This … might seem a little nutty. Maybe even a bit out there. But I love page protectors. So, please, indulge me as I talk about them for a little bit.
I’m sure I am re-inventing the wheel, here, but I use page protectors in my organization efforts pretty much daily – both at home and at work.
We keep statistics at work by hand for a number of patron activities. I stuck a stats sheet in a page protector and we tally them using a dry-erase marker. The same can be done with a calendar – especially if you have multiple employees all needing to change their schedules (oh, the joys of working with students.)
I think there might be a laminator in the building, but if there is I a) don’t know where it is, b) wouldn’t know how to use it and c) would probably have to spend more time outside of the library than I care to fussing with it.
I also (when I think about it) will use a page protector to keep recipes safe while I’m working in the kitchen. I don’t cook from paper recipes that aren’t in books very often, but I have copies of a couple of my mother’s recipes that I keep safe this way. (Her macaroni and cheese .. yum! I should share that sometime.)
Those are the obvious uses for page protectors though, right? Essentially protecting pages from ink and spills.
I also use page protectors for keeping papers together. There is a limit to how many pieces of paper you can stick in one page protector, but the answer is not one or even two.
As we’ve touched on before, I get to be awfully creative at my job. And sometimes an idea is good enough that I want to save it for reuse. I was perplexed though – I have limited space in my desk drawers, so putting it in a file folder was, for the time being, out. I could put it in a binder, but then I’d have to hole punch things – making them less usable later on. I went looking for something to fix it in the supply closet, and that’s when I found the page protectors. Now extra copies of papers, flyers, signs and miscellaneous can all live together neatly in my binder titles “Library Displays.”

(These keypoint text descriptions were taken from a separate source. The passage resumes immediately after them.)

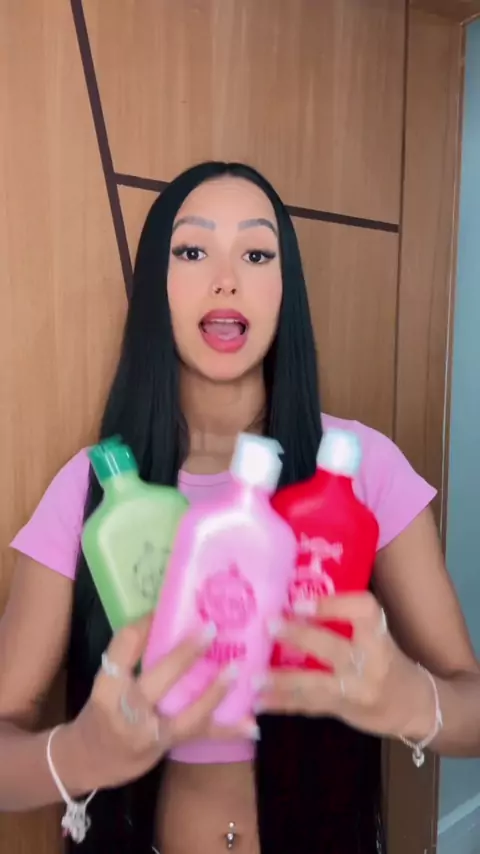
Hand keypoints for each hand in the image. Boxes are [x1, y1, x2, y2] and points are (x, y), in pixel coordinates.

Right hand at [70, 616, 252, 789]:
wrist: (89, 760)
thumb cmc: (100, 711)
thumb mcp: (107, 681)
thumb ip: (132, 658)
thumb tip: (167, 618)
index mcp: (108, 685)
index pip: (125, 647)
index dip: (146, 624)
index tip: (165, 607)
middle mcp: (127, 709)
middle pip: (159, 675)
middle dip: (186, 653)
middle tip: (212, 628)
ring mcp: (149, 731)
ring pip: (187, 711)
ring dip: (215, 691)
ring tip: (237, 669)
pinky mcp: (167, 745)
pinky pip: (201, 735)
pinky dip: (229, 730)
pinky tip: (253, 724)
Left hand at [258, 593, 434, 740]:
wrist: (415, 706)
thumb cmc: (388, 660)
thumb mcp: (377, 634)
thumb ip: (346, 621)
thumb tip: (296, 598)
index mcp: (379, 633)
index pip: (362, 611)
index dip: (332, 605)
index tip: (300, 602)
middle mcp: (372, 661)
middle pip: (333, 648)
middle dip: (299, 637)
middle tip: (269, 626)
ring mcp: (358, 689)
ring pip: (316, 684)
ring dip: (282, 681)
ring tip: (254, 677)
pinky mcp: (346, 710)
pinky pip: (310, 706)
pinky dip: (283, 704)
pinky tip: (260, 702)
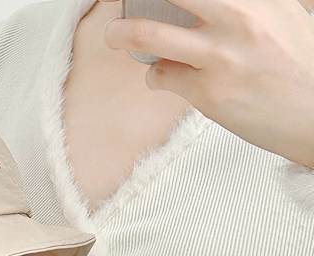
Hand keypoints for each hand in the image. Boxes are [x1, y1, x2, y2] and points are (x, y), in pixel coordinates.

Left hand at [101, 0, 313, 164]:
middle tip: (118, 2)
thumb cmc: (299, 66)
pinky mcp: (208, 92)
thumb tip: (200, 6)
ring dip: (121, 33)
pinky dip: (155, 76)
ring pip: (147, 34)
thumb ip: (245, 5)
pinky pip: (161, 76)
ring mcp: (220, 55)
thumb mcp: (281, 15)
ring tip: (114, 34)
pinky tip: (163, 76)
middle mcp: (239, 16)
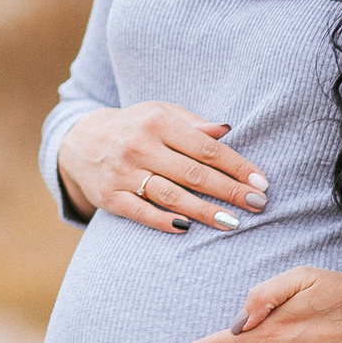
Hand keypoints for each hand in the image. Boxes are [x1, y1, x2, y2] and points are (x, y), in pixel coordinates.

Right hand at [57, 103, 267, 233]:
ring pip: (170, 195)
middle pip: (192, 173)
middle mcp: (139, 146)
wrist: (80, 141)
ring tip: (233, 223)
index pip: (205, 147)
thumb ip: (193, 123)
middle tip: (257, 204)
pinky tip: (188, 229)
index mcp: (157, 122)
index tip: (261, 182)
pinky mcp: (110, 197)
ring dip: (204, 211)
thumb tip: (227, 130)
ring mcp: (123, 173)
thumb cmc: (135, 127)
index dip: (236, 166)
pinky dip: (164, 221)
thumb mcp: (160, 113)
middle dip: (228, 191)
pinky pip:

If you don’t get to do fun displays like I do, you can use this method if you have meetings where you’ll be handing out papers. (My boss could potentially benefit from this; he usually shows up with several file folders to each of our meetings.) You could use it to store extra copies of paperwork (like inventory sheets, time sheets, etc) that you’d rather not have holes punched in.
I also use this method at home for a variety of craft projects. My all-time favorite though is pattern pieces. I print a lot of doll clothes patterns, and the tiny pieces fit very well in the page protectors – but larger patterns would also fit. Let’s face it, those paper sleeves they come in won’t last forever.
I keep Ana’s “artwork” in them. (She’s only a year and a half, so it’s just scribbles right now, but I am sentimental and want to keep at least a few of them. )
I am sure there are other uses for them I am forgetting, but let this post be an inspiration – and feel free to add to their use in the comments!